If you're looking to understand photonic crystals, this systematic, rigorous, and pedagogical introduction is a must. Here you'll find intuitive analytical and semi-analytical models applied to complex and practically relevant photonic crystal structures. You will also be shown how to use various analytical methods borrowed from quantum mechanics, such as perturbation theory, asymptotic analysis, and group theory, to investigate many of the limiting properties of photonic crystals which are otherwise difficult to rationalize using only numerical simulations. An introductory review of nonlinear guiding in photonic lattices is also presented, as are the fabrication and application of photonic crystals. In addition, end-of-chapter exercise problems with detailed analytical and numerical solutions allow you to monitor your understanding of the material presented. This accessible text is ideal for researchers and graduate students studying photonic crystals in departments of electrical engineering, physics, applied physics and mathematics.

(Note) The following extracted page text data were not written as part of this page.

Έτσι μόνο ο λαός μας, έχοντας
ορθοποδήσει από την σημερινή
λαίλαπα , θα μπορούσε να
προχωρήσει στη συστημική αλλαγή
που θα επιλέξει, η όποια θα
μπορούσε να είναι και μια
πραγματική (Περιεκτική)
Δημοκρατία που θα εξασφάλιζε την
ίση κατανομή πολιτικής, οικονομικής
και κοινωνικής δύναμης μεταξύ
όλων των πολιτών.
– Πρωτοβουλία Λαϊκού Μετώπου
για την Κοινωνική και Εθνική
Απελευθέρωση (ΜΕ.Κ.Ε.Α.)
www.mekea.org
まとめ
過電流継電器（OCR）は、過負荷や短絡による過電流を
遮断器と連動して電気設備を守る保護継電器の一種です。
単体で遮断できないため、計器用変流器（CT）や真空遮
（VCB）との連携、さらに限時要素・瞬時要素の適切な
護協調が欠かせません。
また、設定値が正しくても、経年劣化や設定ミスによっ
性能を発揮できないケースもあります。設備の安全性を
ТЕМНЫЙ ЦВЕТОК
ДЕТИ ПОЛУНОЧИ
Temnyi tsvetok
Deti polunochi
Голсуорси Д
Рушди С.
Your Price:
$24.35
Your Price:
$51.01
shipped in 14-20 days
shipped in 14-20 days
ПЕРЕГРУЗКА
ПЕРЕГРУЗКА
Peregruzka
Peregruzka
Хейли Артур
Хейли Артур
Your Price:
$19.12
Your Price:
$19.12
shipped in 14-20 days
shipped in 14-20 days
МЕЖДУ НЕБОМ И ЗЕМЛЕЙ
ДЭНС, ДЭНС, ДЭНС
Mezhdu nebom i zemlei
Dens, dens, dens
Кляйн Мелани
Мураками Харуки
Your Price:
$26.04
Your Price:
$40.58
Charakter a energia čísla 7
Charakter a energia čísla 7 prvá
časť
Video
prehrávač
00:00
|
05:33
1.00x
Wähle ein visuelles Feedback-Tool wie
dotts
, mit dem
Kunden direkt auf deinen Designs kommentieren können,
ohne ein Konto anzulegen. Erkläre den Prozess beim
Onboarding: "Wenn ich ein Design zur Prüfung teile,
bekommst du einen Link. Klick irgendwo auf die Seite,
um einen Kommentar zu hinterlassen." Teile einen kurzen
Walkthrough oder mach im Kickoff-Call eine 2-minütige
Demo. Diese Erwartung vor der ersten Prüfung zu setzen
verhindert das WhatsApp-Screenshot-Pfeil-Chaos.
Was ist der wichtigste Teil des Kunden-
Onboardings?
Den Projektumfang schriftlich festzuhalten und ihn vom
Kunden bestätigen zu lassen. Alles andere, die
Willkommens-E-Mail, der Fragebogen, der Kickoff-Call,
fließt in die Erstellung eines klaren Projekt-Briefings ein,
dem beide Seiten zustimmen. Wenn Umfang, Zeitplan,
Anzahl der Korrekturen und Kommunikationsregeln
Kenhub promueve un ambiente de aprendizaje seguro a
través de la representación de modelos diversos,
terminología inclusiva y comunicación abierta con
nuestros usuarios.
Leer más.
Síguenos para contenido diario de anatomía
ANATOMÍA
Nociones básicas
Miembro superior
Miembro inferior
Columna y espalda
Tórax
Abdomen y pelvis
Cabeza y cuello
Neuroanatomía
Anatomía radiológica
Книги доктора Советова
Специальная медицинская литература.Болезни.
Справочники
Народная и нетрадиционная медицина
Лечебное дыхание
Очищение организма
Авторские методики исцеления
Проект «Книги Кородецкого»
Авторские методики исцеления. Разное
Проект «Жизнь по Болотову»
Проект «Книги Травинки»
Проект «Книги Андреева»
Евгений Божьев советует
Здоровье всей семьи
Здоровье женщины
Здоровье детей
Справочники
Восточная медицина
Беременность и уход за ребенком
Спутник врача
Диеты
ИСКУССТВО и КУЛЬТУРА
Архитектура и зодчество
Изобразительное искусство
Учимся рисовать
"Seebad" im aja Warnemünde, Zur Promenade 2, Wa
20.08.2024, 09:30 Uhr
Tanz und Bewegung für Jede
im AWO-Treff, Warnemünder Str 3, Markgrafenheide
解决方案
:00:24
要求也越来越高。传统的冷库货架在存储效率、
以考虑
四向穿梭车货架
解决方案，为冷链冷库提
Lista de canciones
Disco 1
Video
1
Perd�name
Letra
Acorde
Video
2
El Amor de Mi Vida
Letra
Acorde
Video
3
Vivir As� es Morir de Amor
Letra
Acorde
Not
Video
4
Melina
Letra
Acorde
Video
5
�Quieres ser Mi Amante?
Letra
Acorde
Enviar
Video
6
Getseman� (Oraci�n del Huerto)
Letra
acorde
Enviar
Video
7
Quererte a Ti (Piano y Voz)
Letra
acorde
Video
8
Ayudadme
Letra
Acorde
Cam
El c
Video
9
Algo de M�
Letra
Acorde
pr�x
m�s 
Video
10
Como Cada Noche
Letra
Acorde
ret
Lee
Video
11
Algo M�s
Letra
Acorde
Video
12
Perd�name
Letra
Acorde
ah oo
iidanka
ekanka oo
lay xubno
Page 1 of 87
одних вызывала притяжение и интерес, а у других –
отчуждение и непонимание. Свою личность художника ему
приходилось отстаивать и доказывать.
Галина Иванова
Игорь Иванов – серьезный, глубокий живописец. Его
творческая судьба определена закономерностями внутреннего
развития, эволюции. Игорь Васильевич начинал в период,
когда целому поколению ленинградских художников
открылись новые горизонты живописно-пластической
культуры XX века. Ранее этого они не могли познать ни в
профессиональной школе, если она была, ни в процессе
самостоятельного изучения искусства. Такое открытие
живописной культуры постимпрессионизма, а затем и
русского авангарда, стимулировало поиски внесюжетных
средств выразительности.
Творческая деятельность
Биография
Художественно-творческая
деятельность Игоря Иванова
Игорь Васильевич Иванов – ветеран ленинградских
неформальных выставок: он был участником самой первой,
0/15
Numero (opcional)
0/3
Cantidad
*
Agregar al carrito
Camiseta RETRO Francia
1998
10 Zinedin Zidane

Maksim Skorobogatiy is Professor and Canada Research Chair in Photonic Crystals at the Department of Engineering Physics at Ecole Polytechnique de Montreal, Canada. In 2005 he was awarded a fellowship from the Japanese Society for Promotion of Science, and he is a member of the Optical Society of America. Jianke Yang is Professor of Applied Mathematics at the University of Vermont, USA. He is a member of the Optical Society of America and the Society of Industrial and Applied Mathematics.
1. Introduction; 2. Hamiltonian formulation of Maxwell's equations (frequency consideration); 3. 1D Photonic crystals - multilayer stacks; 4. Bandgap guidance in the planar photonic crystal waveguides; 5. Hamiltonian formuation of Maxwell equations for waveguides (propagation constant consideration); 6. 2D photonic crystals; 7. Quasi-2D photonic crystals; 8. Nonlinear effects and gap-solution formation in periodic media; 9. Problem solution.